Life probably sucks if you own real estate. I don’t even want to look up the statistics as to what percent of homeowner’s are underwater, owing more than what their home is worth. Right now, if you have the ability to purchase real estate, there are incredible values out there, both in real dollars, and relative values when compared to household income.
Has the market hit bottom? I sure hope so; but I’ve thought that before. I’ve had clients make the difficult decisions of bailing on their homes when they realized that making future mortgage payments on the home would simply be throwing good money after bad. As difficult as it was, there are people that have, after walking away from their homes, turned around and bought similar homes, in similar neighborhoods, for a fraction of what they owned on their original home. The astute client’s ears perk up when I use the term exit strategy when discussing their current mortgage situation.

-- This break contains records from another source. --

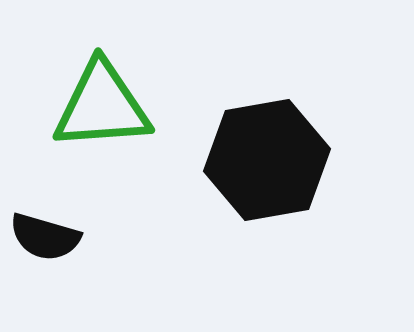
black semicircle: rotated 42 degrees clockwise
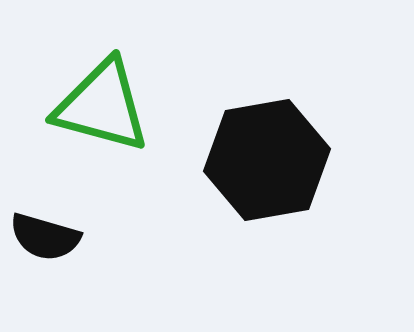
green triangle: rotated 19 degrees clockwise
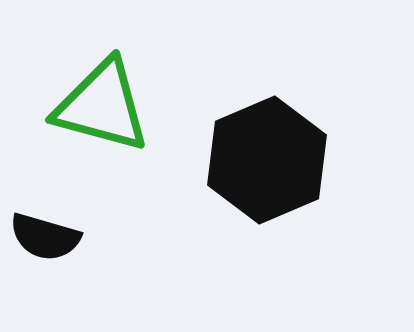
black hexagon: rotated 13 degrees counterclockwise
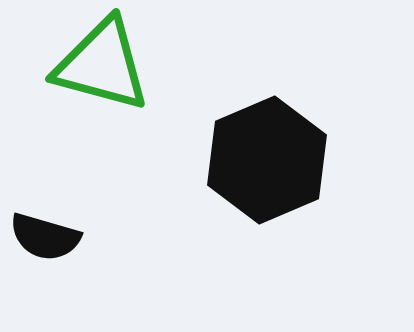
green triangle: moved 41 px up
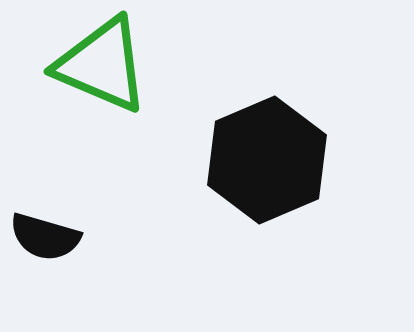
green triangle: rotated 8 degrees clockwise
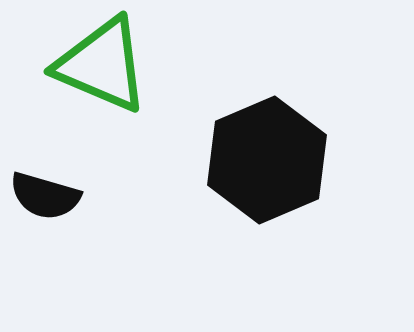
black semicircle: moved 41 px up
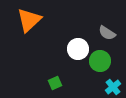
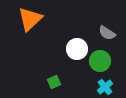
orange triangle: moved 1 px right, 1 px up
white circle: moved 1 px left
green square: moved 1 px left, 1 px up
cyan cross: moved 8 px left
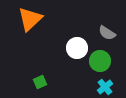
white circle: moved 1 px up
green square: moved 14 px left
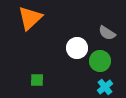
orange triangle: moved 1 px up
green square: moved 3 px left, 2 px up; rotated 24 degrees clockwise
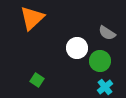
orange triangle: moved 2 px right
green square: rotated 32 degrees clockwise
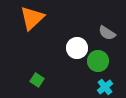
green circle: moved 2 px left
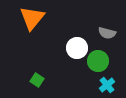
orange triangle: rotated 8 degrees counterclockwise
gray semicircle: rotated 18 degrees counterclockwise
cyan cross: moved 2 px right, 2 px up
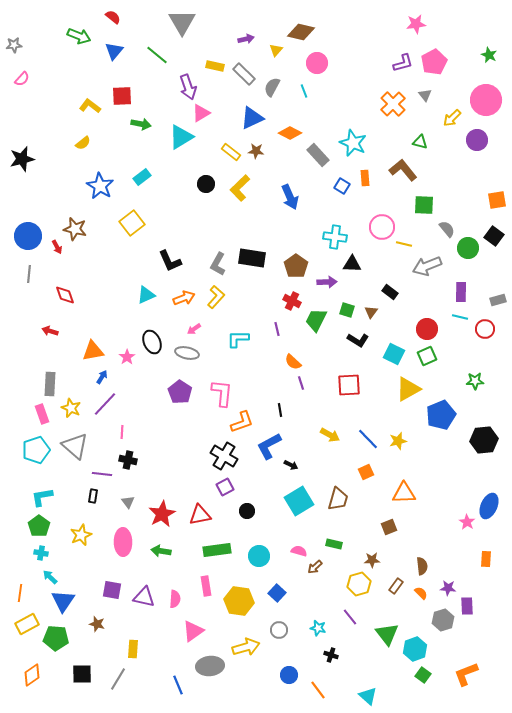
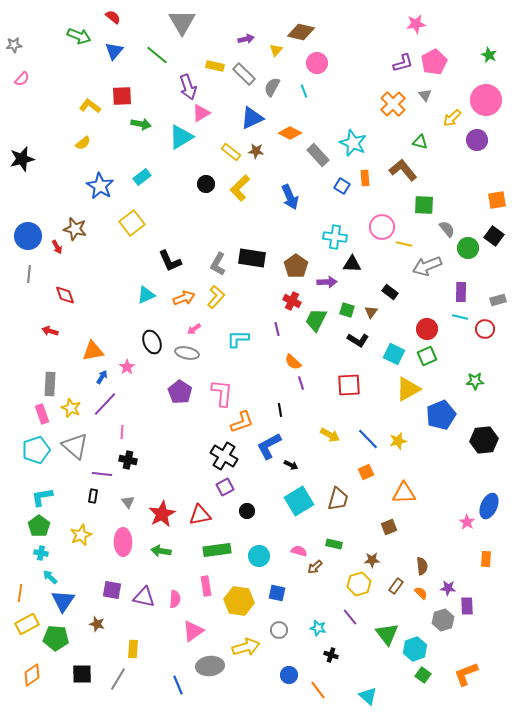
pink star at (127, 357): moved 10 px down
blue square at (277, 593): rotated 30 degrees counterclockwise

Is it worth throwing good dollars after bad? More than one client has realized that they will never dig themselves out of their negative equity hole.
What’s a good exit strategy for you? I can’t answer that. My advice is simply to be aware of your alternatives, and cognizant of where your choices today will leave you 5 or 10 years from now.
Now, let’s take a look at my analysis of some relative values.
Of course, it’s pretty obvious that actual dollar values are depressed. However, digging deeper into the analysis shows you that the relative values are at historic lows. I’m not a financial analyst, but I’m guessing a stock market guru, if presented with this type of under-valued stock, would grab it in a heartbeat!